Casio Ransomware Attack Impacted Over 8K People

Casio, a large manufacturer of electronics from mobile devices to cameras, revealed on Tuesday that an October ransomware attack impacted the data of almost 8,500 people, and stemmed from a phishing attack. The attack, which resulted in a data leak of some of the company’s internal documents, was claimed by a ransomware group called Underground, which said it had stolen more than 200 gigabytes of data, according to TechCrunch.

“The investigation revealed that the cause of the incident was that, despite Casio's efforts to strengthen system security in response to the recent increase in cyberattacks, there were some deficiencies in the company's measures against phishing emails and its global network security system, including its overseas offices, it was unable to counter the cunning ransomware attacks from overseas,” according to Casio’s security incident report.

Key Details:

• The attack started on Oct. 5, 2024 after threat actors utilized phishing emails as an initial access vector, eventually gaining unauthorized access to Casio’s servers and stealing internal documents

• Casio said that the compromised documents included personal information about employees, business partners and customers, as well as data related to invoices, meeting materials and internal systems

• While customer data was part of the stolen internal documents, Casio said there’s no evidence of data theft of its overall customer database or in the system that handles customer personal information

Compromised Information: The stolen information is personal and can help threat actors in their social engineering tactics, opening the door to future phishing attacks.

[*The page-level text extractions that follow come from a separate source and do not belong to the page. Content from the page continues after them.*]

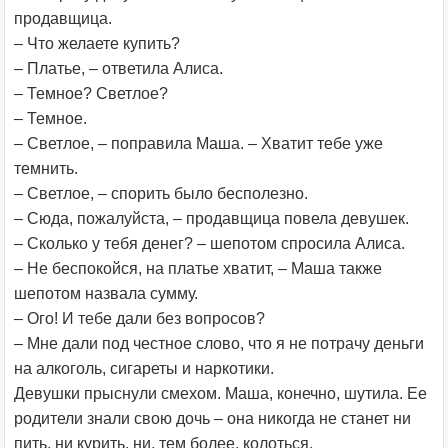
продавщица.
– Что желаете купить?
– Платье, – ответила Алиса.
– Темное? Светлое?
– Темное.
– Светлое, – поправила Маша. – Хватит тебе уже
темнить.
– Светлое, – спорить было бесполезно.
– Сюда, пожалуйста, – продавщица повела девушек.
– Сколько у тебя денег? – шепотом спросила Алиса.
– Не беспокойся, на платье хватит, – Маша также
шепотом назвала сумму.
– Ого! И тебе дали без вопросов?
– Мне дали под честное слово, что я не потрачу деньги
на алкоголь, сигареты и наркотики.
Девушки прыснули смехом. Маша, конечно, шутила. Ее
родители знали свою дочь – она никогда не станет ни
пить, ни курить, ни, тем более, колоться.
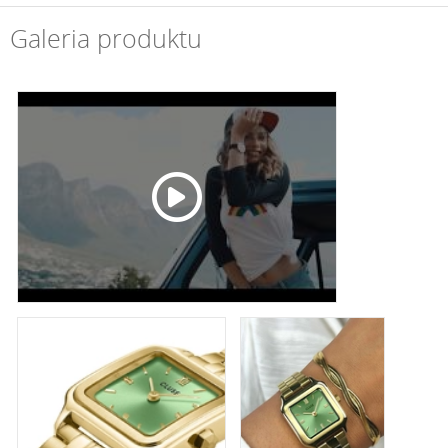
Galeria produktu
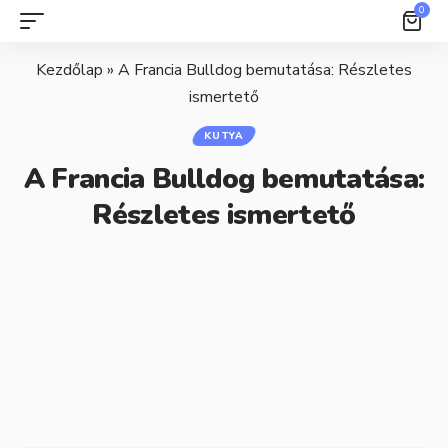
0
Kezdőlap
»
A Francia Bulldog bemutatása: Részletes
ismertető
KUTYA
A Francia Bulldog bemutatása:
Részletes ismertető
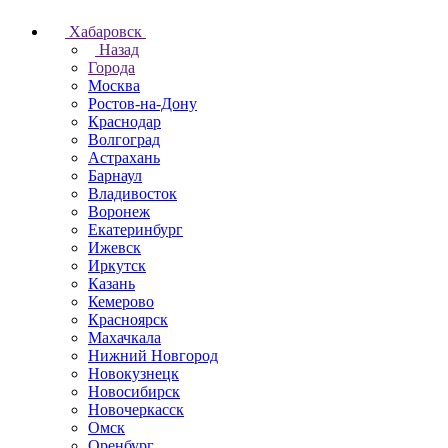
Хабаровск
Назад
Города
Москва
Ростов-на-Дону
Краснодар
Волгоград
Астрахань
Барнаул
Владивосток
Воронеж
Екатеринбург
Ижевск
Иркутск
Казань
Кемерово
Красноярск
Махачкала
Нижний Новгород
Новокузнецк
Новосибирск
Новочеркаcск
Омск
Оренбург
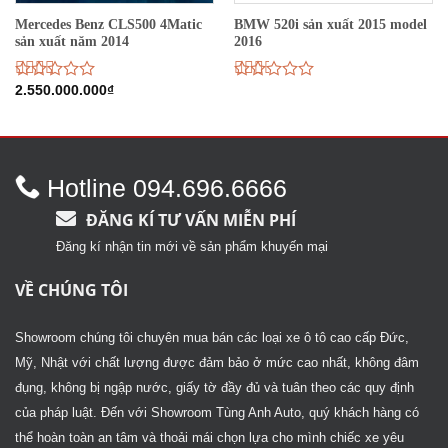
Mercedes Benz CLS500 4Matic
BMW 520i sản xuất 2015 model
sản xuất năm 2014
2016
Được
2.550.000.000
₫
Được
xếp
xếp
hạng
hạng
2.39
2.19
5
5
sao
sao
Hotline 094.696.6666
ĐĂNG KÍ TƯ VẤN MIỄN PHÍ
Đăng kí nhận tin mới về sản phẩm khuyến mại
VỀ CHÚNG TÔI
Showroom chúng tôi chuyên mua bán các loại xe ô tô cao cấp Đức,
Mỹ, Nhật với chất lượng được đảm bảo ở mức cao nhất, không đâm
đụng, không bị ngập nước, giấy tờ đầy đủ và tuân theo các quy định
của pháp luật. Đến với Showroom Tùng Anh Auto, quý khách hàng có
thể hoàn toàn an tâm và thoải mái chọn lựa cho mình chiếc xe yêu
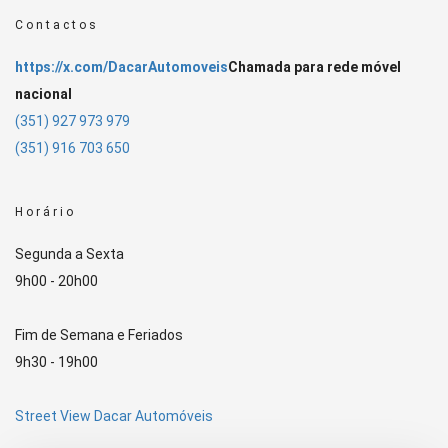
Contactos
https://x.com/DacarAutomoveis
Chamada para rede móvel
nacional
(351) 927 973 979
(351) 916 703 650
Horário
Segunda a Sexta
9h00 - 20h00
Fim de Semana e Feriados
9h30 - 19h00
Street View Dacar Automóveis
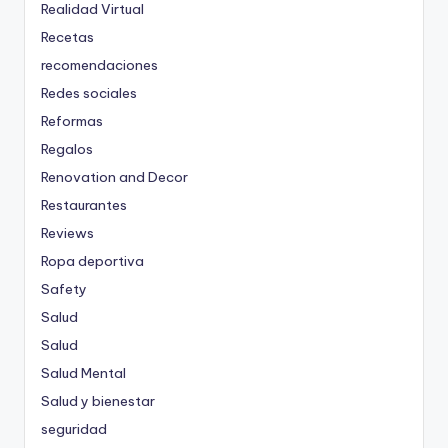
Realidad Virtual
Recetas
recomendaciones
Redes sociales
Reformas
Regalos
Renovation and Decor
Restaurantes
Reviews
Ropa deportiva
Safety
Salud
Salud
Salud Mental
Salud y bienestar
seguridad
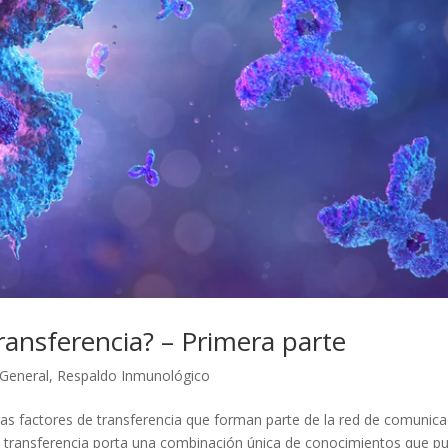
ransferencia? – Primera parte
 General
,
Respaldo Inmunológico
as factores de transferencia que forman parte de la red de comunica
de transferencia porta una combinación única de conocimientos que p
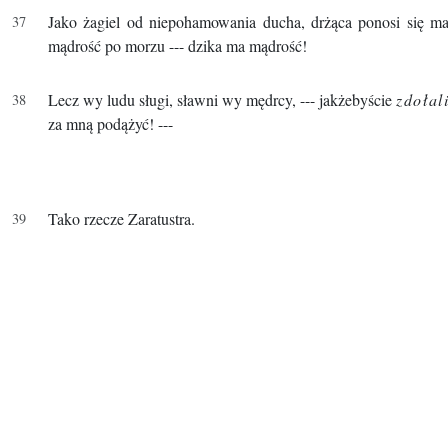
Jako żagiel od niepohamowania ducha, drżąca ponosi się m
mądrość po morzu --- dzika ma mądrość!
Lecz wy ludu sługi, sławni wy mędrcy, --- jakżebyście
zdołal
za mną podążyć! ---
Tako rzecze Zaratustra.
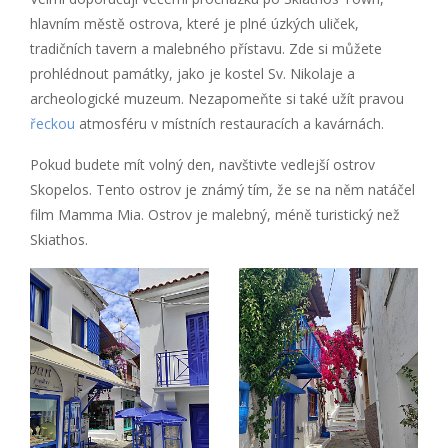
hlavním městě ostrova, které je plné úzkých uliček,
tradičních tavern a malebného přístavu. Zde si můžete
prohlédnout památky, jako je kostel Sv. Nikolaje a
archeologické muzeum. Nezapomeňte si také užít pravou
řeckou
atmosféru v místních restauracích a kavárnách.
Pokud budete mít volný den, navštivte vedlejší ostrov
Skopelos. Tento ostrov je známý tím, že se na něm natáčel
film Mamma Mia. Ostrov je malebný, méně turistický než
Skiathos.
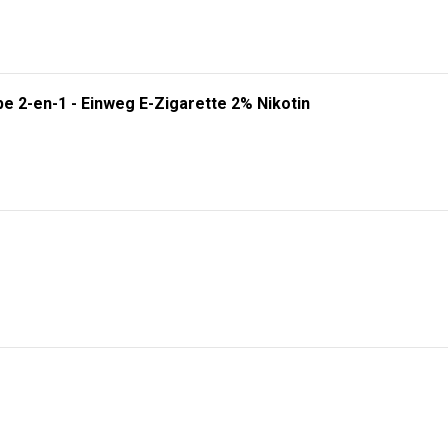
e 2-en-1 - Einweg E-Zigarette 2% Nikotin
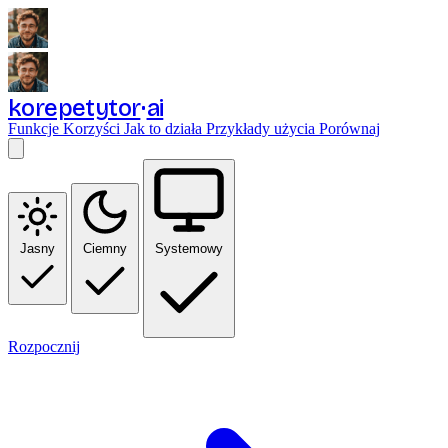
korepetytor
ai
Funkcje
Korzyści
Jak to działa
Przykłady użycia
Porównaj
Jasny
Ciemny
Systemowy
Rozpocznij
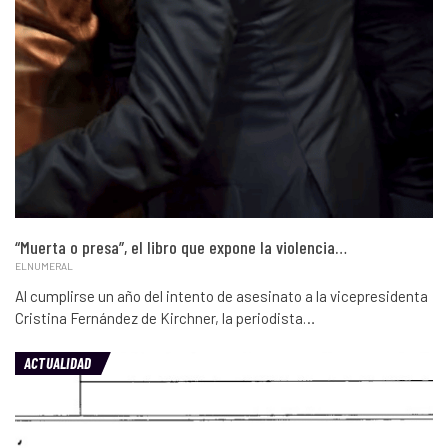
“Muerta o presa”, el libro que expone la violencia…
ELNUMERAL
Al cumplirse un año del intento de asesinato a la vicepresidenta
Cristina Fernández de Kirchner, la periodista…
ACTUALIDAD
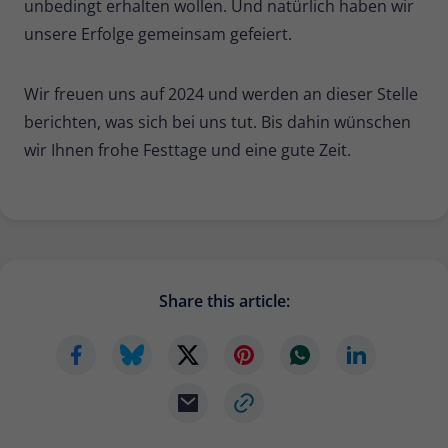
unbedingt erhalten wollen. Und natürlich haben wir
unsere Erfolge gemeinsam gefeiert.
Wir freuen uns auf 2024 und werden an dieser Stelle
berichten, was sich bei uns tut. Bis dahin wünschen
wir Ihnen frohe Festtage und eine gute Zeit.
Share this article:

Casio said that so far, some employees reported receiving unsolicited spam emails that may be related to the incident. 

The incident impacted the personal information of 6,456 Casio employees (along with ex-employees and contract workers), including their names, employee numbers, email addresses, date of birth, family member names, addresses, taxpayer ID numbers and more. The information of 1,931 people associated with Casio’s business partners was also impacted, including names, emails, phone numbers, company names and addresses, and (in limited cases) information on ID cards. Finally, the data of 91 customers was part of the attack, including the names, delivery addresses and dates of purchase for customers who purchased items in Japan that needed delivery and installation. No credit card information was part of the compromised data.

The Big Picture: Casio said that most of its services are up and running again after the attack, with “the exception of some individual services.” The company said it has “not responded to any unreasonable demands from the ransomware group that carried out the unauthorized access.”